Wetherell was ordained the Pastor of the 2nd Church September 2, 1645 after writing numerous letters defending his position to many of the other ministers and churches of New England. He was to hold this position the rest of his life, some of these letters are extant in the records of the second Church of Scituate.
Several other "men of Kent" had also settled in the area and so we find him located in the new land, with a group of others of similar beliefs, from a similar area of England. Some of the "men of Kent" may well have been acquainted with him in England as this was a common pattern of immigration to the new world during these early times, and several had came on the same ship.

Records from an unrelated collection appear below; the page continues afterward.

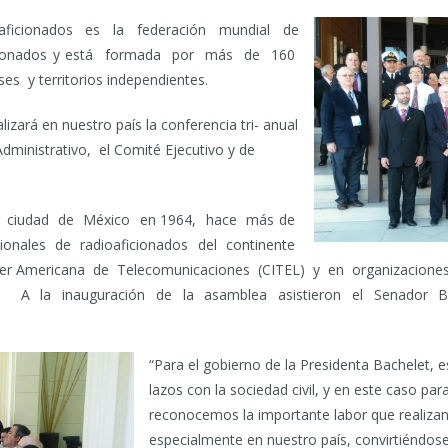
aficionados es la federación mundial de
ficionados y está formada por más de 160
s y territorios independientes.
alizará en nuestro país la conferencia tri- anual
dministrativo, el Comité Ejecutivo y de
a ciudad de México en 1964, hace más de
ionales de radioaficionados del continente
nter Americana de Telecomunicaciones (CITEL) y en organizaciones
. A la inauguración de la asamblea asistieron el Senador B
“Para el gobierno de la Presidenta Bachelet,
lazos con la sociedad civil, y en este caso pa
reconocemos la importante labor que realizan
especialmente en nuestro país, convirtiéndos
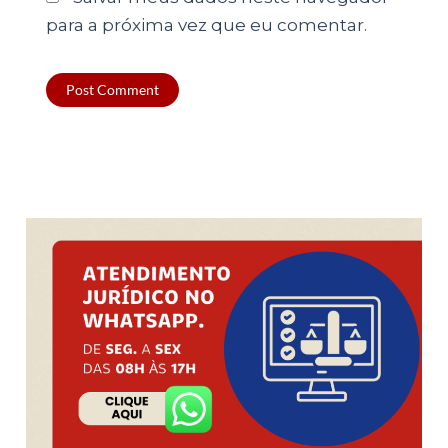
para a próxima vez que eu comentar.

In March 1635 he sold a house and 12 acres on the south side of the river to John Benjamin, and about 1638 he sold a house and four acres on the southwesterly side of Garden street to Thomas Parish (both of these sites were in Cambridge). "
His death is recorded in church records supposedly by Samuel Deane "Abigail the Daughter of Isreal Hobird March 16th baptized by our late pastor M. William Wetherell (added in Modern hand) "he died Apr 9, 1684 S.D." NEHGR 57:320 "Records of Second Church of Scituate" this was his granddaughter he was baptizing.
d. recorded Scituate VR page 467 M. William "our late pastor" CR2
From The Genealogical Advertiser, Quarterly Magazine of Family History, edited by Lucy Hall Greenlaw, Genealogical Publishing Co., Inc. Baltimore 1974 reprint, page 21 Vol 1, 1901,
Rev. William Witherell, M.A.
communicated by Virginia Hall, of Cambridge
In a list of "emigrants in the Hercules of Sandwich bound for the Plantation called New England in America," is the following record
"Will. Witherell, of Maidstone, schoolmaster, Mary, his wife, three children, and one servant. Certificates from Sam. Marshal mayor of Maidstone, Tho. Swinnuck, Edw. Duke and Rob Barrel, cl. 14 Mar 1634." Drake's Founders of new England page 82
With this clue the marriage licence of William Witherell was found in Canterbury Marriage Licences, Second Series, page 1087.
"Witherill, William, M.A. of Maidstone, ba., about 25, and Mary Fisher, of Boughton, Monchelsea, maiden, about 22, who is now under govt., of her mother, Joan Martin, alias Fisher, now wife of John Martin, s.p. yeom., who consents. At S. Mildred's Cant. March 26, 1627."